**** Material provided ****

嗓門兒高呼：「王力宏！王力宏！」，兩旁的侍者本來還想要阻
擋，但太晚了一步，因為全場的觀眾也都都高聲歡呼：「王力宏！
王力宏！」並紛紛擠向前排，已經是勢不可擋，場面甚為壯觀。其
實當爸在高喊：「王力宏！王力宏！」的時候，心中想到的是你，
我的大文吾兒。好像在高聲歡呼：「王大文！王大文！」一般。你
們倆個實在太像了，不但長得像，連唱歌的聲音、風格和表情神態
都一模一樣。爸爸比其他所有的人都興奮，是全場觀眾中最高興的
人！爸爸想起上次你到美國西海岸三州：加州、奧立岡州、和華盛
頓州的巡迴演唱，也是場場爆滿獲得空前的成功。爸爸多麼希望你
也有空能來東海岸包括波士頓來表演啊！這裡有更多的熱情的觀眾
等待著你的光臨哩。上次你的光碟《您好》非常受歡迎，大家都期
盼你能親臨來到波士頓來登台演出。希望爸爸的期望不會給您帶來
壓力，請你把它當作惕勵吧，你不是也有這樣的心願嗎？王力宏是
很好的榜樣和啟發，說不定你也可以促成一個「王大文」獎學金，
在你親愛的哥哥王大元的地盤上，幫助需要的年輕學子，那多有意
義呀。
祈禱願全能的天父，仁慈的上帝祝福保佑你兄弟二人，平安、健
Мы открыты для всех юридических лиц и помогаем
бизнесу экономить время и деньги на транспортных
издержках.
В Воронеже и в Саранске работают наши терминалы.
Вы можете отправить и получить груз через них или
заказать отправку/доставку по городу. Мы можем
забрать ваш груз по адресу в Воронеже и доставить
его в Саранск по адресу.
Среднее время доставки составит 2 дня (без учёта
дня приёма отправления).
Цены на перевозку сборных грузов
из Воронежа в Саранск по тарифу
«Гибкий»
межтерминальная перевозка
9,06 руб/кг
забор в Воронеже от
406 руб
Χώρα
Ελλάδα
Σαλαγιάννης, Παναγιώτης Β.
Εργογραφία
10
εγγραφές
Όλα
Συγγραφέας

****

▶ _What is needed_: Reproduce each line of the material above precisely.

▶ _Your response_:
嗓門兒高呼：「王力宏！王力宏！」，兩旁的侍者本來還想要阻
擋，但太晚了一步，因為全場的觀眾也都都高聲歡呼：「王力宏！
王力宏！」並紛紛擠向前排，已經是勢不可擋，場面甚為壯觀。其
實當爸在高喊：「王力宏！王力宏！」的時候，心中想到的是你，
我的大文吾兒。好像在高聲歡呼：「王大文！王大文！」一般。你
們倆個實在太像了，不但長得像，連唱歌的聲音、風格和表情神態
都一模一樣。爸爸比其他所有的人都興奮，是全場觀眾中最高興的
人！爸爸想起上次你到美國西海岸三州：加州、奧立岡州、和華盛
頓州的巡迴演唱，也是場場爆滿獲得空前的成功。爸爸多麼希望你
也有空能來東海岸包括波士頓來表演啊！這裡有更多的熱情的觀眾
等待著你的光臨哩。上次你的光碟《您好》非常受歡迎，大家都期
盼你能親臨來到波士頓來登台演出。希望爸爸的期望不會給您帶來
壓力，請你把它當作惕勵吧，你不是也有這樣的心願嗎？王力宏是
很好的榜樣和啟發，說不定你也可以促成一個「王大文」獎學金，
在你親愛的哥哥王大元的地盤上，幫助需要的年輕學子，那多有意
義呀。
祈禱願全能的天父，仁慈的上帝祝福保佑你兄弟二人，平安、健
Мы открыты для всех юридических лиц и помогаем
бизнесу экономить время и деньги на транспортных
издержках.
В Воронеже и в Саранске работают наши терминалы.
Вы можете отправить и получить груз через них или
заказать отправку/доставку по городу. Мы можем
забрать ваш груз по адресу в Воронеже и доставить
его в Саранск по адресу.
Среднее время доставки составит 2 дня (без учёта
дня приёма отправления).
Цены на перевозку сборных грузов
из Воронежа в Саранск по тарифу
«Гибкий»
межтерминальная перевозка
9,06 руб/кг
забор в Воронеже от
406 руб
Χώρα
Ελλάδα
Σαλαγιάννης, Παναγιώτης Β.
Εργογραφία
10
εγγραφές
Όλα
Συγγραφέας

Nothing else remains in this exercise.